Monday, November 29, 2010
Lame Ducks Threaten Economic Recovery
By Alan Caruba
As if the forcing of Obamacare on a nation vastly opposed to it was not enough, the lame duck session of Congress between now and December 31st has the potential to harm economic recovery still more.
Congress includes sixty Democrat Representatives in the House who will not be returning and six in the Senate who were also voted out of office or who have announced their retirement. If the world made any sense, none would be permitted to vote on anything at this point.
If, indeed, Congress functioned in a reasoned and rational fashion, the nation would not be forced to wait until the last month of the year for it to resolve a range of fiscal and other issues despite the fact that Fiscal 2011 has begun. It has not passed a budget and it will need to pass a continuing resolution to fund the federal government until it does.
Americans and the business community in particular are still waiting to see if Congress will extend the Bush tax rates. They have been in effect for nine years. Everyone understands maintaining the existing rates is essential to avoid worsening an ailing economy.
For the President and Democrats in Congress, the issue has to do with “billionaires” and “millionaires” when the real issue is whether small to medium-sized businesses will be able to hire and expand. The issue is whether millions of Americans who are still employed will see their take-home pay reduced in January by additional taxes. It’s worth noting that those high earners already pay some 70% of the income taxes collected every year.

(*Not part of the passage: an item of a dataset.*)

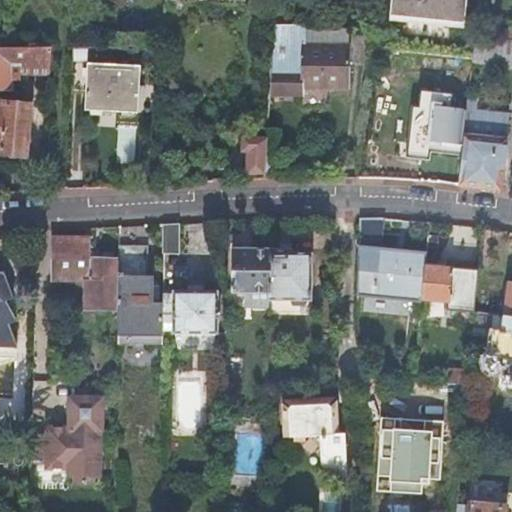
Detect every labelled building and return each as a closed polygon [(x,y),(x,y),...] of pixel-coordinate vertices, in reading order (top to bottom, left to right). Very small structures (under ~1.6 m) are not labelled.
[(390,0),(389,12),(404,13),(404,18),(419,20),(419,15),(463,20),(465,0),(390,0)] [(488,35),(498,36),(500,9),(487,8),(487,10),(484,35),(488,35)] [(487,10),(477,9),(474,34),(484,35),(487,10)] [(304,25),(275,25),(273,56),(271,90),(304,91),(305,84),(348,85),(349,43),(304,42),(304,25)] [(349,43),(350,27),(304,25),(304,42),(349,43)] [(484,35),(474,34),(472,59),(485,60),(488,35),(484,35)] [(511,37),(498,36),(488,35),(485,60),(511,62),(511,37)] [(2,46),(0,45),(0,88),(13,89),(13,79),(20,80),(21,72),(50,72),(51,46),(2,46)] [(89,59),(89,46),(74,46),(71,87),(87,88),(86,107),(141,109),(143,62),(89,59)] [(478,98),(468,96),(458,185),(502,190),(510,112),(477,108),(478,98)] [(0,99),(0,151),(25,153),(29,102),(0,99)] [(241,135),(240,148),(247,149),(247,171),(264,171),(266,136),(241,135)] [(381,218),(357,218),(357,249),(381,250),(381,218)] [(180,223),(162,224),(162,253),(179,253),(180,223)] [(85,309),(118,310),(119,259),(91,259),(91,239),(54,238),(53,279),(85,279),(85,309)] [(118,310),(118,340),(155,340),(155,332),(163,332),(163,301),(153,301),(153,276),(148,276),(148,246),(119,246),(119,259),(118,310)] [(268,293),(268,298),(308,299),(310,252),(290,252),(291,250),(269,249),(269,251),(268,293)] [(357,249),(356,291),(385,294),(423,297),(426,265),(427,253),(381,250),(357,249)] [(227,291),(227,306),(268,307),(268,298),(268,293),(269,251),(234,250),(233,291),(227,291)] [(426,265),(423,297),(443,299),(443,307),(475,310),(475,309),(478,269),(426,265)] [(0,350),(4,353),(4,356),(28,356),(28,339),(15,316),(22,312),(11,293),(20,289),(7,266),(0,267),(0,350)] [(475,309),(475,310),(473,327),(494,329),(511,331),(511,282),(509,283),(505,313),(475,309)] [(163,332),(163,333),(173,333),(217,333),(218,291),(172,291),(172,294),(163,294),(163,301),(163,332)] [(511,372),(511,331),(494,329),(491,353),(488,354),(486,356),(485,359),(484,361),(485,364),(487,367),(489,368),(492,369),(495,369),(498,367),(499,365),(506,366),(505,371),(511,372)] [(450,367),(449,382),(468,383),(470,369),(450,367)] [(468,383),(449,382),(447,398),(467,400),(468,383)] [(50,426),(50,430),(49,463),(49,467),(71,467),(70,482),(102,483),(102,443),(96,443),(96,428),(102,428),(103,397),(73,397),(73,426),(50,426)] [(337,399),(283,401),(283,435),(348,485),(346,434),(337,434),(337,399)] [(385,410),(385,418),(445,421),(445,414),(385,410)] [(385,418),(380,476),(442,480),(445,421),(385,418)] [(32,437),(31,462),(49,463),(50,430),(32,430),(32,437)] [(442,480),(380,476),(380,484),(441,488),(442,480)] [(467,503),(466,511),(505,511),(506,505),(467,503)]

Another problem is Sen. Harry Reid’s intention to bring the “Dream Act”, yet another amnesty effort, to a vote. Here again, Americans overwhelmingly oppose any easing of laws regarding illegal aliens.
Democrats are also discussing a ban on “Don’t Ask, Don’t Tell”, a policy that permits gays to serve in the military, but to keep their silence regarding their sexual orientation. In an all-volunteer military corps morale should trump this issue, but thanks to political correctness, it does not.
Medicare, who most agree was in need of repair, but not the bureaucratic monster of Obamacare, is required to reduce reimbursement rates for physicians every year and, to avoid that, Congress has always passed legislation to avoid the cut, called “the doctor’s fix.” If Congress does nothing in the lame duck session, reimbursement rates would plunge 23 percent. Those on Medicare would have to dig into personal funds as doctors would understandably raise their fees to make up for the loss.
The extension of unemployment insurance is going to prove a very difficult issue, which is why the Democrat-controlled Congress put it off until after the elections. Benefits averaging $310 per week are due to expire on November 30 and this affects some two million Americans. It is a disincentive to seeking employment.
Republicans and a contingent of Democrats are demanding that the cost of extending unemployment compensation be financed through budget cuts, but how does Congress achieve any savings when Obamacare creates a federal bureaucracy of more than 150,000 new employees? It will even provide insurance to non-U.S. residents whether they are here illegally or not. If that’s not bad enough, it gives the government real-time access to your bank account and the authority to make electronic fund transfers from it! That's not government, that's gangsterism.
Outside of Congress, another threat exists in the form of the Environmental Protection Agency’s illegal and obscene effort to regulate “greenhouse gas” emissions. The agency plans to initiate this power grab by January 2nd and it must be stopped.
After an orgy of borrowing for stimulus legislation that has failed to generate new jobs, the further devaluation of the U.S. dollar looms as the Federal Reserve undertakes a second “quantitative easing.” The first did not increase bank loans to businesses and others. The Russians and Chinese have just announced they will conduct bilateral trade using their own currencies, not the U.S. dollar that until now has been the global standard.
Further threatening an economic apocalypse is the question of whether more European nations will join the ranks of failed economies from Greece to Ireland to Spain and Portugal. England and France are imposing much needed budget cuts while Germany, the strongest European economy, appears to be understandably reluctant to bail out the Euro.
The arrogance and incompetence of the Democrat Congress and Administration defy the imagination and the clear intention of a growing legend of Americans is to put an end to their liberal legislative abominations.